#### Try it:
Set down every entry once more, character for character.

#### Given data:
╭──
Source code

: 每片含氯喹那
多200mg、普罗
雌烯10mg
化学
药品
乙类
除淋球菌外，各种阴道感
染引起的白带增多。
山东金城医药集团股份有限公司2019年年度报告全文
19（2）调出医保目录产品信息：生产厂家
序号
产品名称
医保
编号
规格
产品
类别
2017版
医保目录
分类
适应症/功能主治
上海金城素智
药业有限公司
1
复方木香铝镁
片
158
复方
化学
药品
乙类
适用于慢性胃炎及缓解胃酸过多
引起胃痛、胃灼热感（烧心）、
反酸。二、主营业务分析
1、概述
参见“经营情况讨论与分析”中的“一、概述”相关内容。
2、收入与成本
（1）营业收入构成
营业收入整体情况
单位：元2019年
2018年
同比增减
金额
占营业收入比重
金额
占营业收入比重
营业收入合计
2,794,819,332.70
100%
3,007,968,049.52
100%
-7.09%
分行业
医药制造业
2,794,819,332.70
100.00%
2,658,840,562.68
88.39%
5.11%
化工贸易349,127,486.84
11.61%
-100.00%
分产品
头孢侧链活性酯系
╰──
#### The answer:
Source code

: 每片含氯喹那
多200mg、普罗
雌烯10mg
化学
药品
乙类
除淋球菌外，各种阴道感
染引起的白带增多。
山东金城医药集团股份有限公司2019年年度报告全文
19（2）调出医保目录产品信息：生产厂家
序号
产品名称
医保
编号
规格
产品
类别
2017版
医保目录
分类
适应症/功能主治
上海金城素智
药业有限公司
1
复方木香铝镁
片
158
复方
化学
药品
乙类
适用于慢性胃炎及缓解胃酸过多
引起胃痛、胃灼热感（烧心）、
反酸。二、主营业务分析
1、概述
参见“经营情况讨论与分析”中的“一、概述”相关内容。
2、收入与成本
（1）营业收入构成
营业收入整体情况
单位：元2019年
2018年
同比增减
金额
占营业收入比重
金额
占营业收入比重
营业收入合计
2,794,819,332.70
100%
3,007,968,049.52
100%
-7.09%
分行业
医药制造业
2,794,819,332.70
100.00%
2,658,840,562.68
88.39%
5.11%
化工贸易349,127,486.84
11.61%
-100.00%
分产品
头孢侧链活性酯系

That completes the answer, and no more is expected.